Jettison
I’d rather write this file in English so that when I look back for this piece of bullshit in the future, I will not be too deeply affected by the sadness beneath the not that effective language which I could better express in Chinese. I have not written formal things in English for a while, and I bet it would be great to use the lame expression to conceal the hard feelings.
It’s really darn hard to throw away those documents that bear the very keen affection of the past. Sadly, I have to get rid of them because I do not have enough room to store them, and I am aware of that if I want to break though, I have to make some room for the future brightness. I also understand that I will never have free time to review all those documents. Life will be full and dull for adults, and the documents, if not left behind, will end up somewhere in the dim corner of attic.

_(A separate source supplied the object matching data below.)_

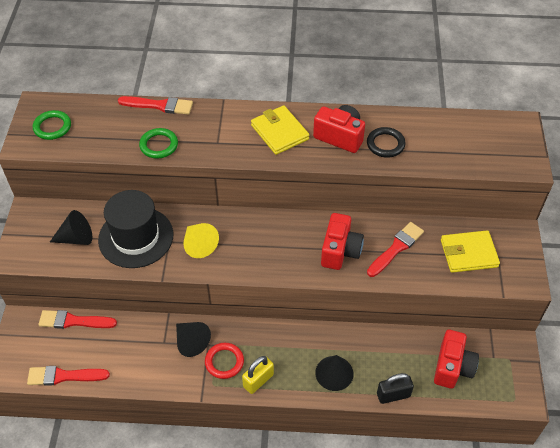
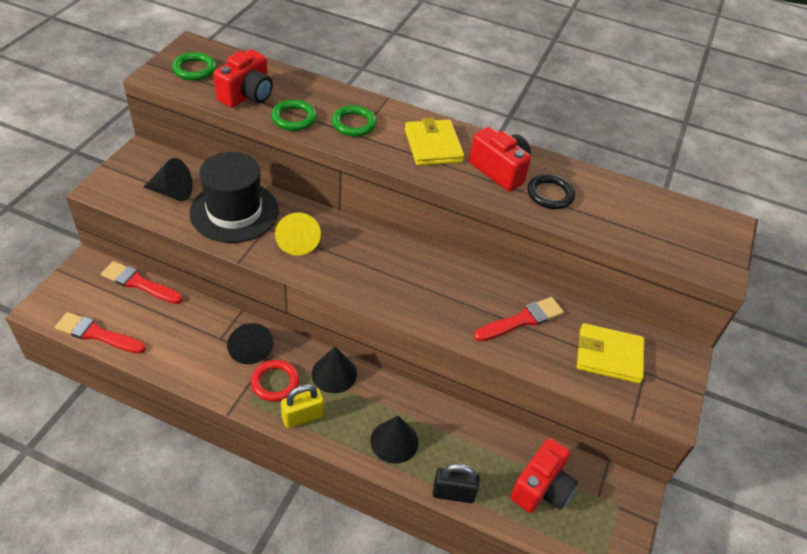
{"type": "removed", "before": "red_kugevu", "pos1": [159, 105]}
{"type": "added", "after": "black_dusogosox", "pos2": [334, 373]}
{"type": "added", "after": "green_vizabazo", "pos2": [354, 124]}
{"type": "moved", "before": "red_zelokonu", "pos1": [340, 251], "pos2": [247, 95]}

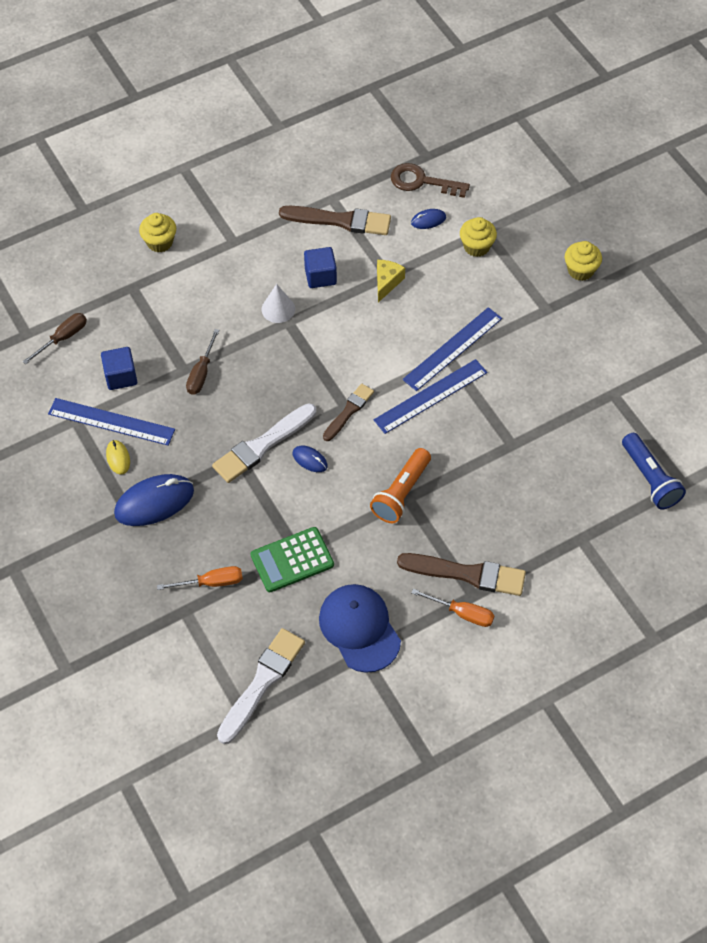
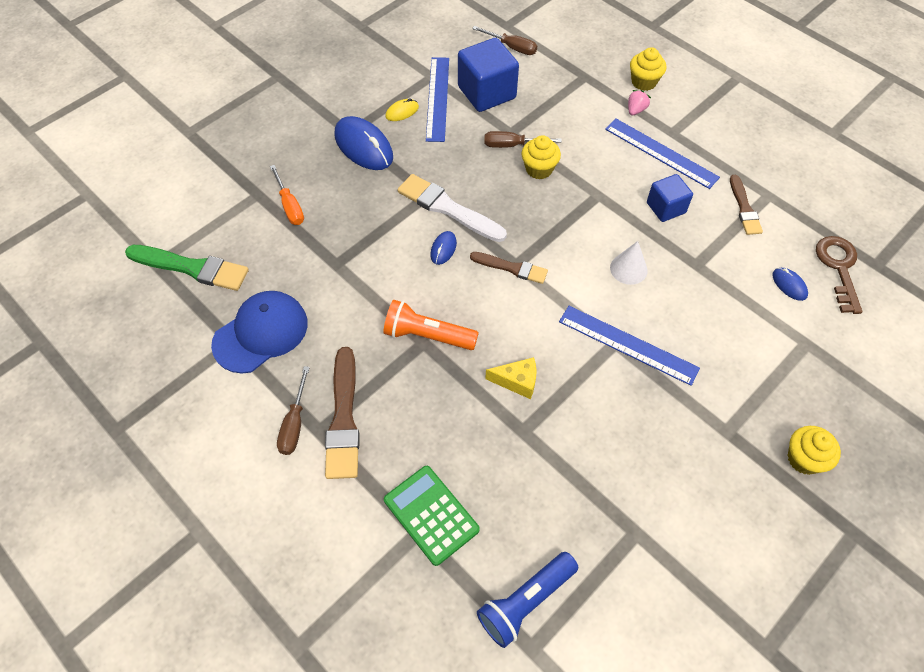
{"type": "added", "after": "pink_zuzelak", "pos2": [635, 110]}
{"type": "moved", "before": "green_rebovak", "pos1": [292, 560], "pos2": [431, 515]}
{"type": "moved", "before": "white_dusogosox", "pos1": [278, 309], "pos2": [628, 269]}
{"type": "moved", "before": "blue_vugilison", "pos1": [430, 396], "pos2": [661, 153]}
{"type": "moved", "before": "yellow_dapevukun", "pos1": [387, 282], "pos2": [517, 381]}
{"type": "moved", "before": "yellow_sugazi", "pos1": [476, 246], "pos2": [539, 169]}
{"type": "recoloured", "before": "white_kugevu", "after": "green_kugevu", "pos1": [262, 682], "pos2": [192, 268]}
{"type": "recoloured", "before": "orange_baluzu", "after": "brown_baluzu", "pos1": [462, 613], "pos2": [294, 423]}
{"type": "resized", "before": "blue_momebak", "pos1": [121, 376], "pos2": [487, 93], "scale": 1.65}
{"type": "resized", "before": "brown_kugevu", "pos1": [340, 220], "pos2": [744, 208], "scale": 0.62}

It’s just not that simple. Not that sort of acceptable for me. Four years ago, when I graduated from the esteemed high school with full confidence and great proud, I had once arranged those files, selected some of those which means much to me. Then I sealed them in boxes, stored them below the shelves, stroke them with my fingers when I felt low, wish I would reach some high time to reopen those precious memories. The boxes, they just lied in the shadow for years, waiting for some heroes or historians to excavate themselves. Actually, it does not happen. Today, I scratched those strip seals and opened the boxes, just to say farewell to my memorable past.
Nothing important. I have seen people getting really nervous when they have to throw away something worthless things which are priceless to them. I know I can get by this barrier since I am strong and not easily affected by irrational feelings. It is just not proper. I remembered that I categorized all those files so carefully 4 years ago, wanted to make full use of those documents in the future. I do not have to re-take the matriculation test; my posterity fellows do not sufficiently need those obsolete documents. They are just mine, my own treasure. They mean nothing to the others, even my schoolmates, my friends or my parents. They feel free to throw them away, as far as I give them permission.
I did write “boutique exam papers” on one of the boxes. Really funny, huh? Yep, those test papers mean something to me. I did write tons of them during that period of 6 years. I made folders for them, tried to organize them so well that I can easily find anything I want in the future. But just now I mixed all of them up, fling pages frivolously on the ground. The mixture looks like a pile of turd. They recorded my high time and my low mood. They witnessed my happiness and my sadness. They hide some of my grandiose secrets among the pages. But I found it meaningless to seek them out. No one cares anybody. People only live on this planet till at most another 500 years. The universe will finally and irreversibly walk towards the heat death, and test papers are nothing without enthalpy. Once there were some particles in this small universe perturbed by someone nobody, that’s all.
I told my friend in USA, “When you decide to throw away some documents, you will definitely recuperate huge room for the future, but you will also lose some records eternally.” The only obsessiveness, which I can never concede, is that I must still keep those compositions and essays written by myself and my friends. Exam papers and summaries do bear some memories, but they majorly serve as datasheets for high school knowledge. Essays, however, are Horcruxes. The words we have written, the utterance interweaving in the sentences are, to some extent, the entity of a person at a particular timing node. I can give up knowledge – after I’ve graduated from high school, I do not need anything about cells and biomes. Knowledge is pattern in life, but words are life itself. If I want to relive 16- year-old myself, I would read my works and essays.
I finally decided to throw them away. There are no comebacks. I will never become someone special. I am just a short period of time lying on the axis of space-time continuum.
‘Zihuatcnejo,’ he said, rolling the word softly from his tongue like music. ‘Down in Mexico. It’s a little place maybe twenty miles from Playa Azul and Mexico Highway 37. It’s a hundred miles north-west of Acapulco on the Pacific Ocean. You know what the Mexicans say about the Pacific?’
I told him I didn’t.
They say it has no memory. And that’s where I want to finish out my life, Red. In a warm place that has no memory.’